9 min read
Why Catalog Pages Should Avoid Dosing Language
A catalog-governance review of why procedural dosage and administration language does not belong in public product records.
In this review
Quick editorial test
Public catalog pages should help visitors identify and compare product records. They should not instruct visitors on how to use, prepare, administer, or evaluate a product. A quick review method is to scan for action-oriented language and ask whether it is necessary for catalog comparison or checkout. If it is not, the sentence should be removed or moved into a policy boundary statement.
- Keep catalog fields visible and consistent.
- Keep checkout logistics separate from product interpretation.
- Avoid procedural verbs in product descriptions.
- Use policy pages for boundary language.
Catalog fields are sufficient for comparison
A product page can be useful without procedural detail. Name, vial size, molecule class, category, price per vial, image, access status, specifications, related records, and policy links provide a meaningful basis for catalog review. Visitors can compare public products and decide whether to proceed through the standard checkout path without receiving instructions that Strand Bio does not provide.
How procedural language creates ambiguity
Procedural language can create confusion about the role of the supplier and the purpose of the product page. Even brief instructions may imply a use context, intended audience, or application pathway that the catalog is not designed to support. The safest editorial approach is to avoid those topics entirely and state the boundary clearly through policy pages and checkout attestation language.
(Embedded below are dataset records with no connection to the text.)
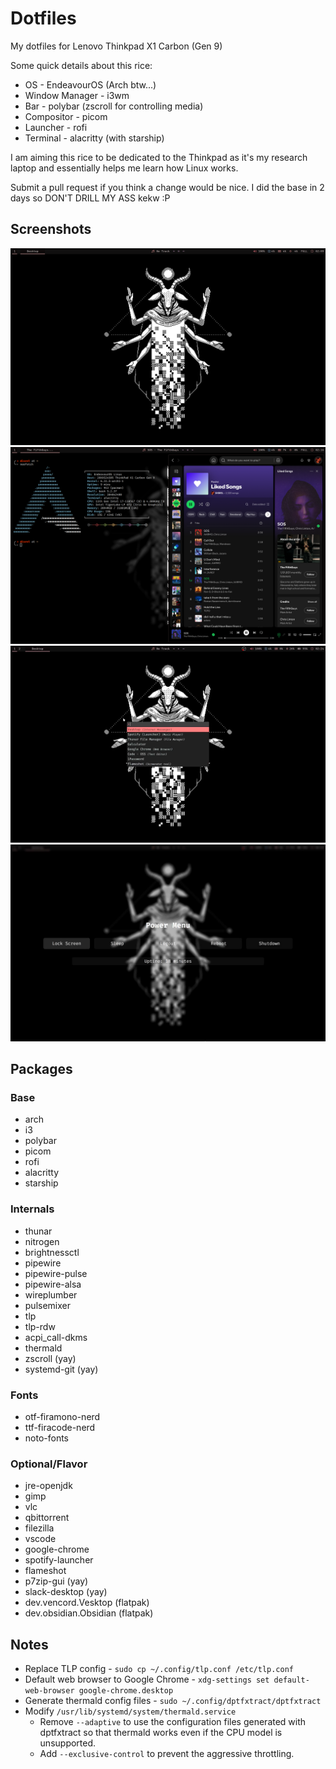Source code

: # Dotfiles
My dotfiles for Lenovo Thinkpad X1 Carbon (Gen 9)

Some quick details about this rice:
- OS - EndeavourOS (Arch btw...)
- Window Manager - i3wm
- Bar - polybar (zscroll for controlling media)
- Compositor - picom
- Launcher - rofi
- Terminal - alacritty (with starship)

I am aiming this rice to be dedicated to the Thinkpad as it's my research laptop and essentially helps me learn how Linux works.

Submit a pull request if you think a change would be nice. I did the base in 2 days so DON'T DRILL MY ASS kekw :P

## Screenshots
![1](./images/1.png?raw=true)
![2](./images/2.png?raw=true)
![3](./images/3.png?raw=true)
![4](./images/4.png?raw=true)

## Packages
### Base
- arch
- i3
- polybar
- picom
- rofi
- alacritty
- starship
### Internals
- thunar
- nitrogen
- brightnessctl
- pipewire
- pipewire-pulse
- pipewire-alsa
- wireplumber
- pulsemixer
- tlp
- tlp-rdw
- acpi_call-dkms
- thermald
- zscroll (yay)
- systemd-git (yay)
### Fonts
- otf-firamono-nerd
- ttf-firacode-nerd
- noto-fonts
### Optional/Flavor
- jre-openjdk
- gimp
- vlc
- qbittorrent
- filezilla
- vscode
- google-chrome
- spotify-launcher
- flameshot
- p7zip-gui (yay)
- slack-desktop (yay)
- dev.vencord.Vesktop (flatpak)
- dev.obsidian.Obsidian (flatpak)

## Notes
- Replace TLP config - `sudo cp ~/.config/tlp.conf /etc/tlp.conf`
- Default web browser to Google Chrome - `xdg-settings set default-web-browser google-chrome.desktop`
- Generate thermald config files - `sudo ~/.config/dptfxtract/dptfxtract`
- Modify `/usr/lib/systemd/system/thermald.service`
    - Remove `--adaptive` to use the configuration files generated with dptfxtract so that thermald works even if the CPU model is unsupported.
    - Add `--exclusive-control` to prevent the aggressive throttling.
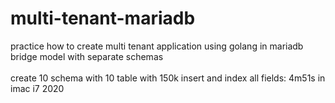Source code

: # multi-tenant-mariadb

practice how to create multi tenant application using golang in mariadb<br/>
bridge model with separate schemas<br/><br/>
create 10 schema with 10 table with 150k insert and index all fields: 4m51s in imac i7 2020
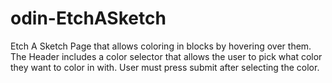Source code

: # odin-EtchASketch

Etch A Sketch Page that allows coloring in blocks by hovering over them. The Header includes a color selector that allows the user to pick what color they want to color in with. User must press submit after selecting the color. 

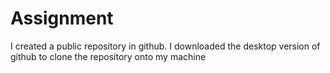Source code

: # Assignment
I created a public repository in github.
I downloaded the desktop version of github to clone the repository onto my machine

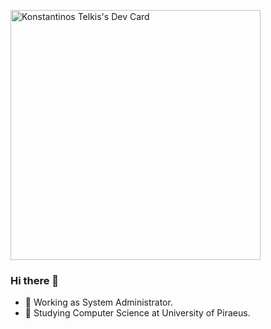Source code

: <a href="https://app.daily.dev/ktelk"><img src="https://api.daily.dev/devcards/bed41ebd1f2f4ca396b45ff61f2194af.png?r=x0r" width="400" alt="Konstantinos Telkis's Dev Card"/></a>
### Hi there 👋

- 🔭 Working as System Administrator.
- 🌱 Studying Computer Science at University of Piraeus.
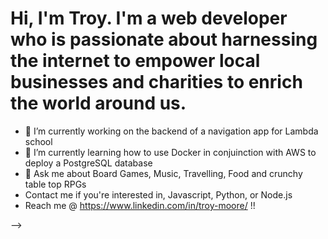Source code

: # Hi, I'm Troy. I'm a web developer who is passionate about harnessing the internet to empower local businesses and charities to enrich the world around us. 

- 🔭 I’m currently working on the backend of a navigation app for Lambda school
- 🌱 I’m currently learning how to use Docker in conjuinction with AWS to deploy a PostgreSQL database
- 💬 Ask me about Board Games, Music, Travelling, Food and crunchy table top RPGs 
- Contact me if you're interested in, Javascript, Python, or Node.js
- Reach me @ https://www.linkedin.com/in/troy-moore/ !!


-->
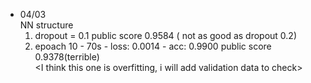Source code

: + 04/03 <br>
NN structure <br>
  1. dropout = 0.1 public score 0.9584 ( not as good as dropout 0.2) <br>
  2. epoach 10  - 70s - loss: 0.0014 - acc: 0.9900 public score 0.9378(terrible) <br>
<I think this one is overfitting, i will add validation data to check>

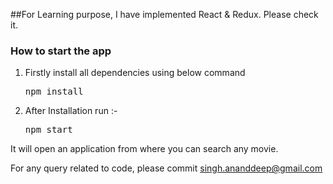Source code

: ##For Learning purpose, I have implemented React & Redux. Please check it.

### How to start the app

1. Firstly install all dependencies using below command

	<pre>npm install </pre>

2. After Installation run :-
	<pre>npm start</pre>


It will open an application from where you can search any movie.

For any query related to code, please commit singh.ananddeep@gmail.com

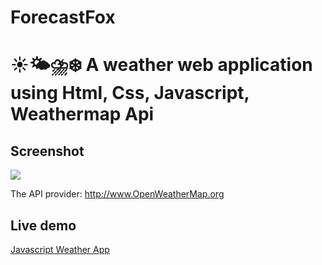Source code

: # ForecastFox
# ☀️🌤⛈❄️ A weather web application using Html, Css, Javascript, Weathermap Api

## Screenshot
<img src="[https://github.com/Bhaskar-maity/Javascript-weather-app/blob/main/Screenshot.png](https://github.com/ayush-20221/ForecastFox/blob/main/Screenshot.png)">

The API provider: http://www.OpenWeatherMap.org

## Live demo
[Javascript Weather App](https://ayush-20221.github.io/ForecastFox/)
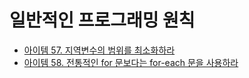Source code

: # 일반적인 프로그래밍 원칙

* [아이템 57. 지역변수의 범위를 최소화하라](https://github.com/yjh2569/books/tree/main/Effective_Java/Ch09/Item57.md)
* [아이템 58. 전통적인 for 문보다는 for-each 문을 사용하라](https://github.com/yjh2569/books/tree/main/Effective_Java/Ch09/Item58.md)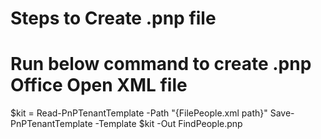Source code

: # Steps to Create .pnp file

# Run below command to create .pnp Office Open XML file

$kit = Read-PnPTenantTemplate -Path "{FilePeople.xml path}"
Save-PnPTenantTemplate -Template $kit -Out FindPeople.pnp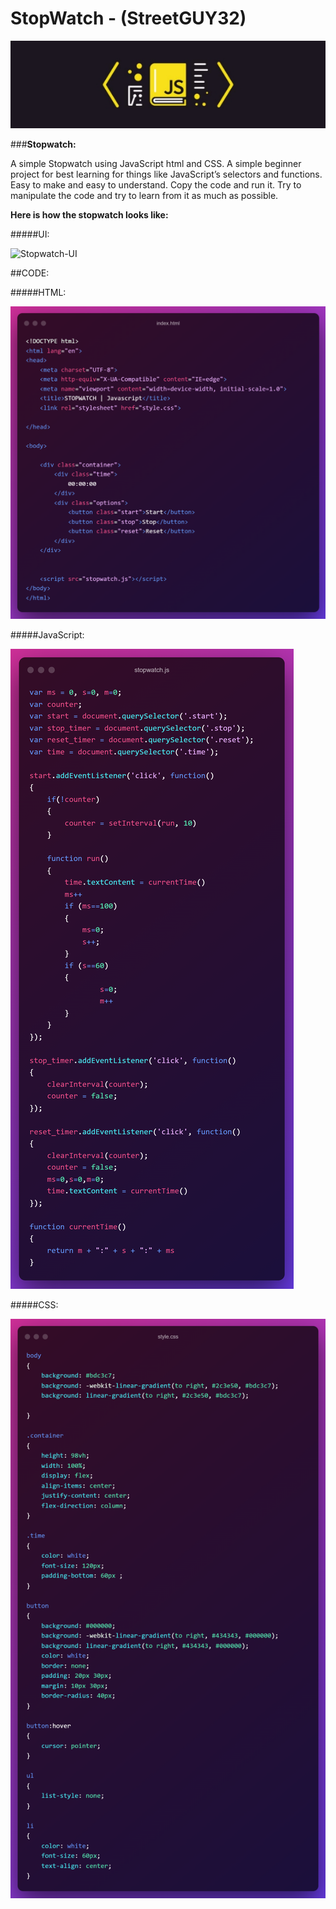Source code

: # StopWatch - (**StreetGUY32**)


![JavaScript-Cover](/images/Aspose.Words.e7243ddb-84c8-43d2-8215-599377c226d0.001.jpeg)

###**Stopwatch:** 

A simple Stopwatch using JavaScript html and CSS. A simple beginner project for best learning for things like JavaScript’s selectors and functions. Easy to make and easy to understand. Copy the code and run it. Try to manipulate the code and try to learn from it as much as possible.

**Here is how the stopwatch looks like:**

#####UI:

![Stopwatch-UI](/images/Aspose.Words.e7243ddb-84c8-43d2-8215-599377c226d0.002.png)


##CODE:

#####HTML:

![index.html](/images/index.html.png)

#####JavaScript:

![index.html](/images/stopwatch.js.png)

#####CSS:

![index.html](/images/style.css.png)

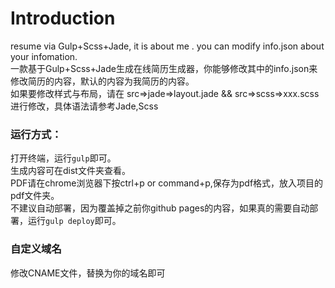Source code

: # Introduction

resume via Gulp+Scss+Jade, it is about me . you can modify info.json about your infomation.<br>
一款基于Gulp+Scss+Jade生成在线简历生成器，你能够修改其中的info.json来修改简历的内容，默认的内容为我简历的内容。<br>
如果要修改样式与布局，请在 src=>jade=>layout.jade && src=>scss=>xxx.scss 进行修改，具体语法请参考Jade,Scss

### 运行方式：
打开终端，运行`gulp`即可。 <br>
生成内容可在dist文件夹查看。<br>
PDF请在chrome浏览器下按ctrl+p or command+p,保存为pdf格式，放入项目的pdf文件夹。<br>
不建议自动部署，因为覆盖掉之前你github pages的内容，如果真的需要自动部署，运行`gulp deploy`即可。

### 自定义域名
修改CNAME文件，替换为你的域名即可
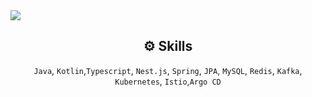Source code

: 

<img src="https://capsule-render.vercel.app/api?type=Waving&color=auto&height=300&section=header&text=Seo%20Jemin&fontSize=90" />

  <div align="center">
    
 ## ⚙️ Skills
  
  </div>

  <div align="center">

  `Java`, `Kotlin`,`Typescript`, `Nest.js`, `Spring`, `JPA`, `MySQL`, `Redis`, `Kafka`, `Kubernetes`, `Istio`,`Argo CD` 
  
  
 
  
  </div>
    

  <div align="center">

  </div>







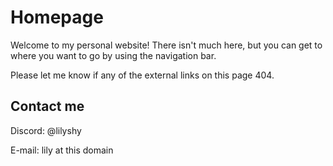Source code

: # Homepage

Welcome to my personal website! There isn't much here, but you can get to where you want to go by using the navigation bar.

Please let me know if any of the external links on this page 404.

## Contact me

Discord: @lilyshy

E-mail: lily at this domain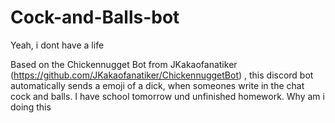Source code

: # Cock-and-Balls-bot
Yeah, i dont have a life


Based on the Chickennugget Bot from JKakaofanatiker (https://github.com/JKakaofanatiker/ChickennuggetBot) , this discord bot automatically sends a emoji of a dick, when someones write in the chat cock and balls. I have school tomorrow und unfinished homework. Why am i doing this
Product detail without procedural content
Depth can come from record architecture rather than instructions. A product page can include a product-specific overview, record structure, comparison context, checkout and shipping context, FAQs, related products, and related research-library articles. This makes the page more informative while keeping it focused on catalog data. The result is a stronger page for both visitors and search engines without expanding into inappropriate guidance.
Editorial review method
A practical review method is to examine every product paragraph for verbs that imply action by the user. If the sentence tells a visitor how to do something with a product, it likely belongs outside the catalog. If the sentence describes a catalog field, comparison path, policy boundary, or checkout step, it is more likely to fit the public-page purpose. This review method helps keep language consistent across a growing catalog.
Where this fits in Strand Bio
Strand Bio product pages, catalog standards, and research-use-only resources are organized to keep public content within defined boundaries. The site can still provide price lists, comparison tables, product images, category pages, and checkout details. It simply does not provide dosage, administration, treatment, or diagnostic guidance. That separation is a core part of the editorial system.